DATASET ENTRIES
══════════
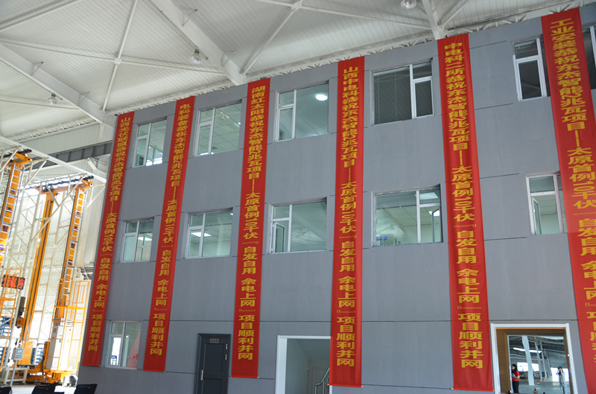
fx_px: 520
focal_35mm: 32
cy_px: 197
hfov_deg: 59.6
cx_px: 298
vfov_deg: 41.5
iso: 400
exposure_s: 1/60
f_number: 4
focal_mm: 21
══════════
WHAT YOU SHOULD DO
If pictures appear among the records, do not carry them over; retype the rest exactly.

EXERCISE RESULT
fx_px: 520
focal_35mm: 32
cy_px: 197
hfov_deg: 59.6
cx_px: 298
vfov_deg: 41.5
iso: 400
exposure_s: 1/60
f_number: 4
focal_mm: 21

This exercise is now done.